Normally she remembered interrupting the swim meet the way she would remember a dream, in sharp fragments and with the same loss of logic. She didn’t remember the Emergency Room at the hospital, and she only remembered bits and pieces of the first few days she’d been in the locked ward, like the brownout of being drunk. Now the cloudiness of chemicals, the slow bicycling of legs treading water above her, brought back something she’d forgotten: the car ride to the hospital, her mother and brother sitting on either side of her. She and Luke and her father all dripping wet, the car filled with the sharp yellow scent of chlorine, her mother’s arms around Angie. She’d thought that her mother was filled with admiration and awe, and Angie’s newly enormous love for her mother had been edged with pity. Now she could see that her mother had been terrified. The memory of transcendence felt stronger—more true and clear—than the knowledge that she’d been psychotic. Jesus, psychotic.
She burst to the surface of the pool, gasping.
Two kids were shoving each other at the pool edge, and someone called someone else a faggot, and Jerry said, Okay, gather round, just as one of the shovers succeeded in pushing the other into the pool. Gather round. It was a thin line to hold on to, but one instruction led to another, and in this way she got through practice, and the next, and the next and the next and the next.
“My mom hates this car,” Jess said. “I think she’s hoping I’ll crash it.”
There was no backseat in Jess’s father’s red Miata, so Tris Wu perched on Angie’s lap.
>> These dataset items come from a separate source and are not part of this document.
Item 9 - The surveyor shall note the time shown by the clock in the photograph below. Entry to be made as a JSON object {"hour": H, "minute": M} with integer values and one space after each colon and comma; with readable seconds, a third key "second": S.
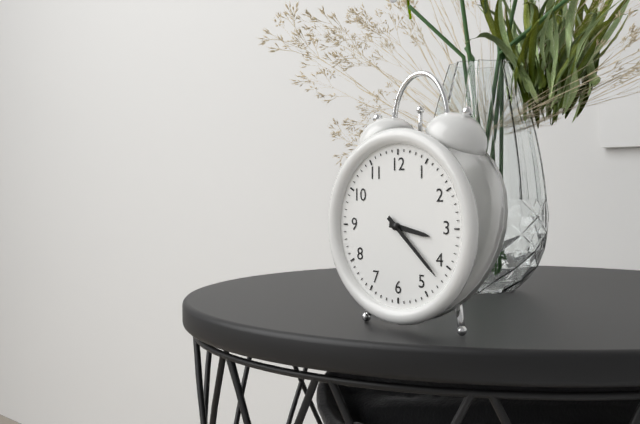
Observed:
{"hour": 3, "minute": 22}
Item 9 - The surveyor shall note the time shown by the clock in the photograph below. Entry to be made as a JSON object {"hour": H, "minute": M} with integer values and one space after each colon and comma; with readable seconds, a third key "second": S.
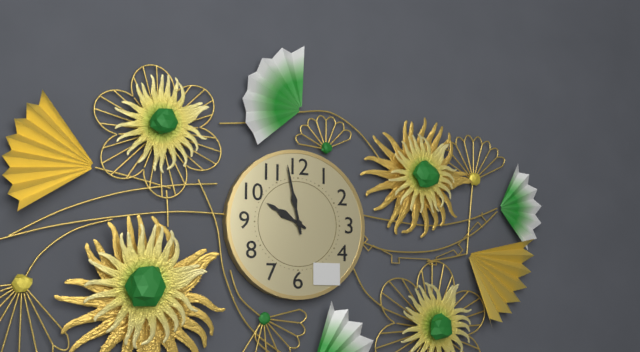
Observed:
{"hour": 9, "minute": 58}
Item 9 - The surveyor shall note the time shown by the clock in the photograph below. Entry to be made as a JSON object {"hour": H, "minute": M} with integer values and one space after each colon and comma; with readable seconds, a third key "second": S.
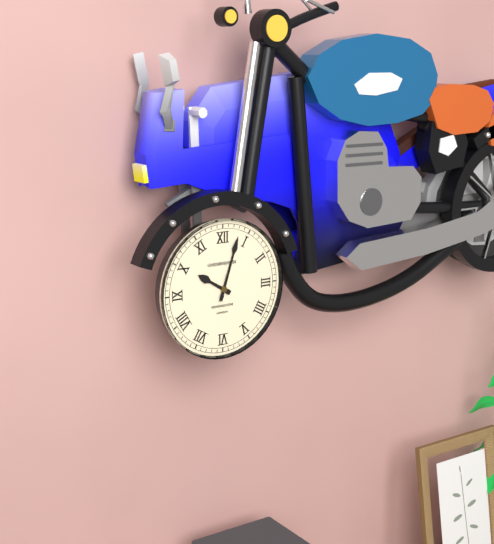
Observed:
{"hour": 10, "minute": 3}
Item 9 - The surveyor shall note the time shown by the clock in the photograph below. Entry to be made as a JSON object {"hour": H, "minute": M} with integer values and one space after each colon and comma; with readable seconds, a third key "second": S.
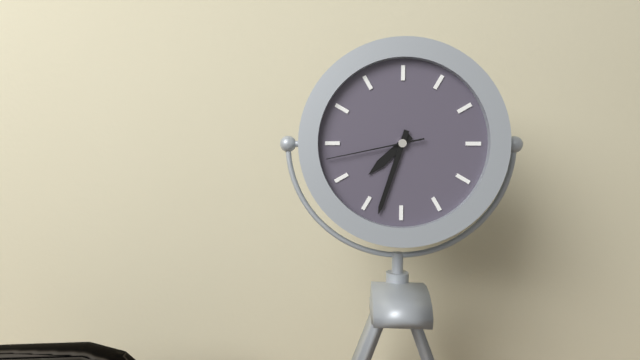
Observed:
{"hour": 7, "minute": 33, "second": 43}
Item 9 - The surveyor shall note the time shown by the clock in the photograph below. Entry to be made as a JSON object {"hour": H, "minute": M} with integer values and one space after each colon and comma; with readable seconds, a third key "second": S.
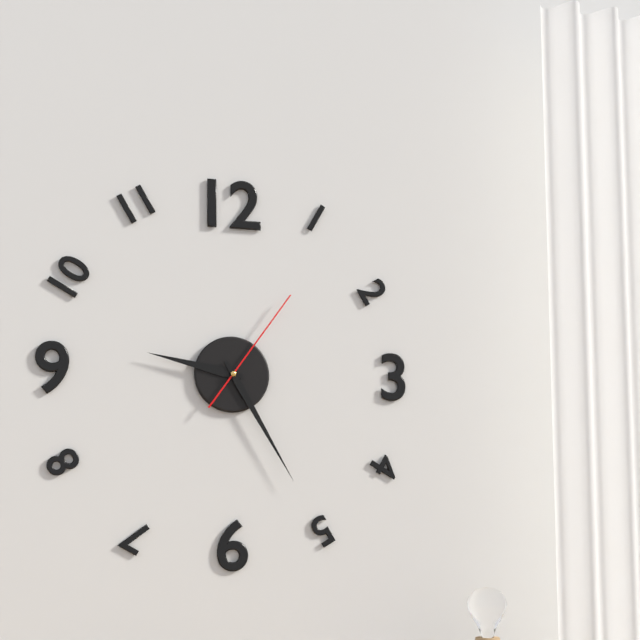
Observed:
{"hour": 9, "minute": 25, "second": 6}
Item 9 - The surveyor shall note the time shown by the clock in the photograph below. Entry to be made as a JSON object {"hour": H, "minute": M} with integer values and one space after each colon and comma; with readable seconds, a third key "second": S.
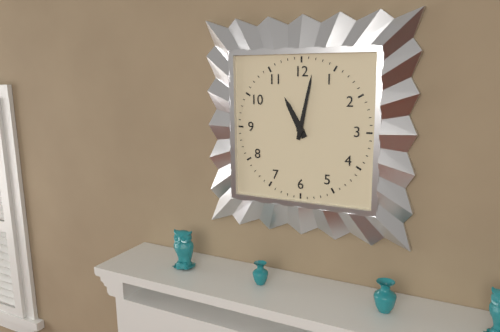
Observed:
{"hour": 11, "minute": 2}
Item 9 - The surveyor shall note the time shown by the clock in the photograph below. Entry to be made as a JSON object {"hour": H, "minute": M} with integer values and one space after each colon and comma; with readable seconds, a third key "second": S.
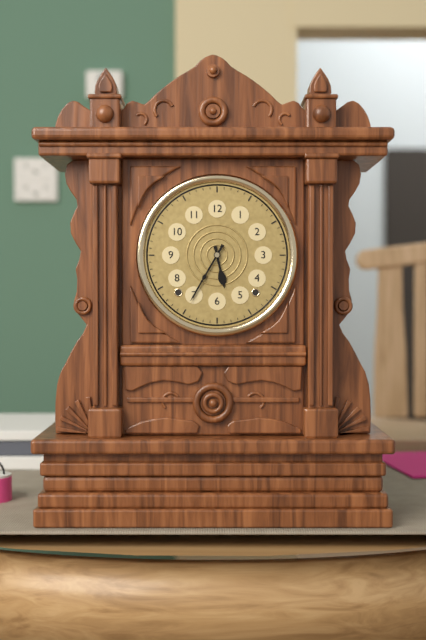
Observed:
{"hour": 5, "minute": 35}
Tris had long black hair and an appealingly crooked smile. She was cooler and more popular than Jess or Angie; they’d never been able to decide exactly why she was friends with them.
Jess let the clutch out jerkily; Angie grabbed Tris’s waist and Tris grabbed for the dashboard.
At the radio towers, they parked far down the road; too many cars together and the police would know there was a party. As they hiked back, Angie wished she’d brought Ativan. She’d been trying not to take it because she hated feeling like she needed a pill to get through things. She stopped and found her cigarettes, turning her back to the wind. Her lighter didn’t work at first and she shook it to moisten the wick. When she looked up, Jess was standing next to her.
She reached out and patted Angie’s arm, saying for the fiftieth time, “I don’t care about this party. We can leave any time you want.”
“I’m fine.”
“I’m just saying.”
Fireflies hung in the weeds on the road’s shoulder. At the curve, Angie and Tris and Jess turned off the road, jumping the ditch. They shouldered through high grasses, calling when they lost sight of one another. Angie held her hand with the lit cigarette above her head, using the other hand to push grass aside. From all around came the keening of insects.
“I can’t believe you smoke now!” Tris called back. “You’re, like, Super Athlete.”
At last they emerged into a broad cleared field, the radio towers winking atop small hillocks. The moon, almost full, hung low and greenish-yellow. If no one’s parents were out of town, this was one of two places for parties; the other, which they used more in winter, was a house in the woods that had been abandoned after a fire. Clumps of kids stood around drinking from plastic cups. Angie would allow herself one beer. She hadn’t thought to bring water or a soda, any more than she’d thought about Ativan. She hadn’t been to a real party since she got sick.
Someone stopped Tris to talk to her; Jess stopped too, but Angie mumbled hello and continued toward the keg. “Ange!” Tris called, and ran to catch up.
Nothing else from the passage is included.